Notably, only individuals with foreign cryptocurrency holdings exceeding €50,000 at any point during the calendar year are obligated to file Modelo 721. While this number may seem high, it could be the start of more regulations.
Those utilizing self-custody wallets for asset storage must adhere to the conventional Form 714 for reporting purposes. Failure to file Modelo 721 or providing incomplete or inaccurate information may result in severe penalties.
Spain is making significant strides in regulating cryptocurrencies. In November 2023, the Spanish National Securities Commission (CNMV) took action against Miolos S.L., a domestic provider, for violating cryptocurrency advertising regulations.
Miolos allegedly failed to include mandatory risk warnings in promotional materials and did not seek CNMV’s approval for marketing campaigns.
The AEAT has also increased efforts to collect taxes from crypto asset holders and issued 328,000 warning notices to non-compliant individuals in April 2023.
MiCA Legislation Promises Clarity in Cryptocurrency Regulations
Over the course of 2023, multiple bills have been introduced around the world in great efforts to increase consumer protection, reduce money-laundering risks, and encourage innovations. The Markets in Crypto-Assets (MiCA), the EU’s cryptocurrency regulatory framework, is the most expected.
Adopted in April this year, the MiCA law is set to take effect in 2024 and Spain plans to implement the law in December 2025. It has wide reaching consequences, and could make the EU less attractive for offshore investors.
The MiCA initiative aims to establish consistent regulations for crypto-assets across the European Union, promoting transparency and security in the rapidly growing cryptocurrency market. It introduces rules for issuers, service providers, and investors to create a more secure environment.
The law also seeks to reduce fragmentation among EU member states and prioritize investor protection. It requires clear disclosure of information to empower investors and addresses licensing for crypto-asset service providers to enhance accountability and facilitate cross-border operations while managing risks.
Additional rules and regulations will likely be introduced in the coming years. Governments and regulatory bodies around the world are recognizing the need to establish comprehensive frameworks to protect consumers, promote responsible innovation, and mitigate potential risks associated with the cryptocurrency market.
Like Spanish regulators, other jurisdictions may refine and expand tax regulations related to cryptocurrency transactions, ensuring that individuals and businesses are fulfilling their tax obligations in the digital asset space.
Stablecoin regulations and cross-border regulatory cooperation are other potential approaches, in addition to common methods like stricter AML/KYC requirements and consumer protection measures.

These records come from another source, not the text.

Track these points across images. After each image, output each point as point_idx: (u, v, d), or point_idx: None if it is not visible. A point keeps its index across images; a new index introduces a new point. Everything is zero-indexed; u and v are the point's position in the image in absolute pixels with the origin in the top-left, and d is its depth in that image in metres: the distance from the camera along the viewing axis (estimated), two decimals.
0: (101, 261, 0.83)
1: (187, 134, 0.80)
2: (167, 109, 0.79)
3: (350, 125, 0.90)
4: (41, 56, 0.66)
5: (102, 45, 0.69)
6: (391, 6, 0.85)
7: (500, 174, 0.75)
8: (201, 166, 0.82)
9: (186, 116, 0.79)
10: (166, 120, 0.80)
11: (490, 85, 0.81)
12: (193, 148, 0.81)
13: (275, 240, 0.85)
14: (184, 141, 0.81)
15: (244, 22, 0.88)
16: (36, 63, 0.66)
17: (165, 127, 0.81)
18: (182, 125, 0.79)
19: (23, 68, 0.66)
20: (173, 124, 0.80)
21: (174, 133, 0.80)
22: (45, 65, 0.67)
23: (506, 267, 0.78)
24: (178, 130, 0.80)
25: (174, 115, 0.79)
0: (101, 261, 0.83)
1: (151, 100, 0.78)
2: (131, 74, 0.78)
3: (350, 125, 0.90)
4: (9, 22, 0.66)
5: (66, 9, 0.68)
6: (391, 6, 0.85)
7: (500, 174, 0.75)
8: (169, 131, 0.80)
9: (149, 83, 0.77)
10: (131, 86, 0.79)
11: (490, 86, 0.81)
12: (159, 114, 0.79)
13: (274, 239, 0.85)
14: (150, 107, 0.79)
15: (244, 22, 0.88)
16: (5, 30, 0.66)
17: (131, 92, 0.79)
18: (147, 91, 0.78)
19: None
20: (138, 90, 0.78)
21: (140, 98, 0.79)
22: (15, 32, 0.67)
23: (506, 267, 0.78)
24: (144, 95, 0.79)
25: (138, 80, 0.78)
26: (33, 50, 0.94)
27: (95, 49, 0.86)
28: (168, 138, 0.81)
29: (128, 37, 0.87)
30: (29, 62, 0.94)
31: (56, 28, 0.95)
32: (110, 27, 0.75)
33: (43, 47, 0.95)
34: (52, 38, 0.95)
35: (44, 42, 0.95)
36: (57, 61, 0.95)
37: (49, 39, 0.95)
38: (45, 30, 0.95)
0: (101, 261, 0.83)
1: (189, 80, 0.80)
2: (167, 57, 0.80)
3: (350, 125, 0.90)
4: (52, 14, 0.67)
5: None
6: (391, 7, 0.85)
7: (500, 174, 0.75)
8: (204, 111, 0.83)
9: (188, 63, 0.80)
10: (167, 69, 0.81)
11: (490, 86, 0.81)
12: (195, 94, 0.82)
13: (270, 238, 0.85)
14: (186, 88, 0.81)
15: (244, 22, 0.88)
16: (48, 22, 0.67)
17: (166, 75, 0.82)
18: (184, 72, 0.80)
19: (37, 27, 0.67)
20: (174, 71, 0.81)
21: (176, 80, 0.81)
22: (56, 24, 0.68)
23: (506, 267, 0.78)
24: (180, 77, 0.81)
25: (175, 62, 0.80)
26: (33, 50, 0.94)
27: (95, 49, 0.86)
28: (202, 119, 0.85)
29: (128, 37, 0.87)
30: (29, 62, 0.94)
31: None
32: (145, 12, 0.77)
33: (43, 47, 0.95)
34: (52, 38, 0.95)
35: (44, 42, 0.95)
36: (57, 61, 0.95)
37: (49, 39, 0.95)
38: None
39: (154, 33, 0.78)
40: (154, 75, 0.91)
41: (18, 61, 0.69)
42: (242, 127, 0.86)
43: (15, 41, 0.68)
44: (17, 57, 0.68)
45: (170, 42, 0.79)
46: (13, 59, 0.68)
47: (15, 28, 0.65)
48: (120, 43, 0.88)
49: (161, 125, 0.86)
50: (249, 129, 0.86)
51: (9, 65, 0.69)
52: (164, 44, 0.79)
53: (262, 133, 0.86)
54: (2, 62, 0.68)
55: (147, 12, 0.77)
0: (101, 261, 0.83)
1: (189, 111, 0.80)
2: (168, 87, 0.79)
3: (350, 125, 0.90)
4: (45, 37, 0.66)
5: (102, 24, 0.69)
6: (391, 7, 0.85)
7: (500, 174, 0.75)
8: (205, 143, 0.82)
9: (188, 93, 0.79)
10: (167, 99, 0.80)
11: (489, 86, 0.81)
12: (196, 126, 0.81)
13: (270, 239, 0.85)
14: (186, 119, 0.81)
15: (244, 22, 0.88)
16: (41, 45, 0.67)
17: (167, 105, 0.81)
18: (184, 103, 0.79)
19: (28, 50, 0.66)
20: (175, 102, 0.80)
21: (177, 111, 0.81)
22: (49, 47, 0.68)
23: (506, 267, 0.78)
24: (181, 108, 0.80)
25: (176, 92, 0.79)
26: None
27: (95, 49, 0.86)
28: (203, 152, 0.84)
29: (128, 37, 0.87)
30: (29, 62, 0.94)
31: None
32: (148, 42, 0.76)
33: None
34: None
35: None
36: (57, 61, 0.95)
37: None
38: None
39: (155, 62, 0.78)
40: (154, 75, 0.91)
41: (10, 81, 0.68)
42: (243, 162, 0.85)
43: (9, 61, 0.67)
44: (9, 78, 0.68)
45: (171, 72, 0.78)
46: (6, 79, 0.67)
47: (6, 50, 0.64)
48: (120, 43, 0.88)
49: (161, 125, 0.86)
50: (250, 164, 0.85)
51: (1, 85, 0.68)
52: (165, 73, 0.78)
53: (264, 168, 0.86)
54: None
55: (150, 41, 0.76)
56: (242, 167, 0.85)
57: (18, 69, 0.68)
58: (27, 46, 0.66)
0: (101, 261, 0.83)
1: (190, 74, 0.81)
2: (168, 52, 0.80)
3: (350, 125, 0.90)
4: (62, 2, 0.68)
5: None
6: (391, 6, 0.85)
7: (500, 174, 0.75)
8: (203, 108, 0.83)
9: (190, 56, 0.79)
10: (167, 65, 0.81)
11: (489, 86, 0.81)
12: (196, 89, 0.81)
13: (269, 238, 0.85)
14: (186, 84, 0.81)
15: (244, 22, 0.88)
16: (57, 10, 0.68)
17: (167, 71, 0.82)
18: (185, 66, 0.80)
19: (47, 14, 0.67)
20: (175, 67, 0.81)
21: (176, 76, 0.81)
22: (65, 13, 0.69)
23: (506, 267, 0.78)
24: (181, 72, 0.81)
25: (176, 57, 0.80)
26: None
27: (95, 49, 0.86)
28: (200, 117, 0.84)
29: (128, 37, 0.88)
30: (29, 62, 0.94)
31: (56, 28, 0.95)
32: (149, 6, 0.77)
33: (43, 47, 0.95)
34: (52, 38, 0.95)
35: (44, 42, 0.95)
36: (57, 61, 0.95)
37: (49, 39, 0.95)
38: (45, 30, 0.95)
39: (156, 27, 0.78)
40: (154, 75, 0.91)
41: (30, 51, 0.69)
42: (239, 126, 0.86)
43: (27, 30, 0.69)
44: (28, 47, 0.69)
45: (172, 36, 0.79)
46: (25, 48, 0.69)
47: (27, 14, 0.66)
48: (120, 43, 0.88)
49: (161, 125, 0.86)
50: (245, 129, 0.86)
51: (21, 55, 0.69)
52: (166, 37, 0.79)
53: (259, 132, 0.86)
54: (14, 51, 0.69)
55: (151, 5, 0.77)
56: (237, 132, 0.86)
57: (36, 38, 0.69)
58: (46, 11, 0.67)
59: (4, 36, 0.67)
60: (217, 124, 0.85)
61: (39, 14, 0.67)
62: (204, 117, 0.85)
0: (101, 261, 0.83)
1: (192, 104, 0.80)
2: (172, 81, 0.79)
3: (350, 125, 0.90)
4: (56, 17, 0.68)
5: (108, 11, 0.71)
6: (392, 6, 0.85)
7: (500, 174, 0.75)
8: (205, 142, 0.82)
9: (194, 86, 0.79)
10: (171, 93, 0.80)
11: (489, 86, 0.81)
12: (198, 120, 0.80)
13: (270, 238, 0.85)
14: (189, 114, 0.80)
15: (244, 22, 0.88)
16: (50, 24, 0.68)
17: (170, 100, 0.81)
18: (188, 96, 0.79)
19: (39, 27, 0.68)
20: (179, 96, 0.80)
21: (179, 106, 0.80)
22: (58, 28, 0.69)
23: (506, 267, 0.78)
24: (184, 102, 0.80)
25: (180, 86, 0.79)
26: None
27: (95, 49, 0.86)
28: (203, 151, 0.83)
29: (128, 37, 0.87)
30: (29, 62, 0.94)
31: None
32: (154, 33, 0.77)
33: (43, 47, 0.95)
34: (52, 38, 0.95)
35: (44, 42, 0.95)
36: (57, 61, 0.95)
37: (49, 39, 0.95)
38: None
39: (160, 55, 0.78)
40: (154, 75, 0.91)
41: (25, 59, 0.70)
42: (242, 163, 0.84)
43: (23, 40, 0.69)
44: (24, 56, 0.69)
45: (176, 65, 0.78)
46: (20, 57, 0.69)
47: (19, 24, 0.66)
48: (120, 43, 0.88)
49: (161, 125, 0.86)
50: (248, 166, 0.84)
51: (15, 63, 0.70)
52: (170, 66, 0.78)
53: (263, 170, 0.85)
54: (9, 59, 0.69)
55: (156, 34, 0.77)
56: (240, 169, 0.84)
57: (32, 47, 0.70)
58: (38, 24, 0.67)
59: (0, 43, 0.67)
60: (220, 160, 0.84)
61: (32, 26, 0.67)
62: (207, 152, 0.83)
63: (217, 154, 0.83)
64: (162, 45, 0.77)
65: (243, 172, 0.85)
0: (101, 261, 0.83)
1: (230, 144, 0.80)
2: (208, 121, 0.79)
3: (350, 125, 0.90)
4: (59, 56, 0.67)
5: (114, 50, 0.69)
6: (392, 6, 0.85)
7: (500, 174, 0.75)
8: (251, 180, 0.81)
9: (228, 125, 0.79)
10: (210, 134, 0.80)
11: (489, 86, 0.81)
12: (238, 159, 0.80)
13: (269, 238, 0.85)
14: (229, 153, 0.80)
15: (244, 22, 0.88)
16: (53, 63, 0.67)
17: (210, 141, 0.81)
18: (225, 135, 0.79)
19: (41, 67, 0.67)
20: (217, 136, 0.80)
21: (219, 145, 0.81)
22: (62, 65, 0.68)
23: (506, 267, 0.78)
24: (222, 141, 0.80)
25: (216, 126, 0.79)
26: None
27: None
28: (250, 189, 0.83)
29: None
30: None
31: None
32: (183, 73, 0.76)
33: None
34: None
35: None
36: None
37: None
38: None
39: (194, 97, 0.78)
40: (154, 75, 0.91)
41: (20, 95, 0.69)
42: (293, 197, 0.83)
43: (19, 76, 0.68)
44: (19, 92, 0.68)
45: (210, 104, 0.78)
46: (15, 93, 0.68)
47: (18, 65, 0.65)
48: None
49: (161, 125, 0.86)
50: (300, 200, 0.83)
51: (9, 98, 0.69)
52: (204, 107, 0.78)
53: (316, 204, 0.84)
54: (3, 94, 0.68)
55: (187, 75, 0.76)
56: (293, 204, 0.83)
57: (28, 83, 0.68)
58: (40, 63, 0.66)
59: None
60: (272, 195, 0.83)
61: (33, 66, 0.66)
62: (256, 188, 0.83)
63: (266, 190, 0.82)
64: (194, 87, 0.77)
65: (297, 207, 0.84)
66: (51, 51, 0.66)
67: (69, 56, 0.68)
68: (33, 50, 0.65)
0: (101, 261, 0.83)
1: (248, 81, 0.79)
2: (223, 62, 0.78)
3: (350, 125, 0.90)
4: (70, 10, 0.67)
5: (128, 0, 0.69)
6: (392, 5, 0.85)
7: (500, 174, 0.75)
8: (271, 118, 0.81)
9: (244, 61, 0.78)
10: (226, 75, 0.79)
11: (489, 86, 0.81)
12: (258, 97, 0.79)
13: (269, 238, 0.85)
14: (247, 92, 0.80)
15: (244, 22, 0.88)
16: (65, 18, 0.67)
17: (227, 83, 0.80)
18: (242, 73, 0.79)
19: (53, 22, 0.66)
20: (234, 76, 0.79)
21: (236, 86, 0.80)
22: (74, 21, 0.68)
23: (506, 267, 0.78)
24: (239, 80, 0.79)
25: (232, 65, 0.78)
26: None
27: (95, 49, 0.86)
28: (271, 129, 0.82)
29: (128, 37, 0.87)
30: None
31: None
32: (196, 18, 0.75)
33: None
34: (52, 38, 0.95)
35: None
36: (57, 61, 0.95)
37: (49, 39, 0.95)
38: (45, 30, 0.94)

The collapse of LUNA/Terra last year has raised concerns about the stability of algorithmic stablecoins and the fragility of the crypto market. Regulators may formulate specific guidelines for stablecoin’s issuance, circulation, and redemption to ensure stability and protect users.
Given the global nature of cryptocurrencies, regulatory bodies may enhance collaboration to create harmonized international standards for the industry, reducing regulatory arbitrage and facilitating cross-border transactions.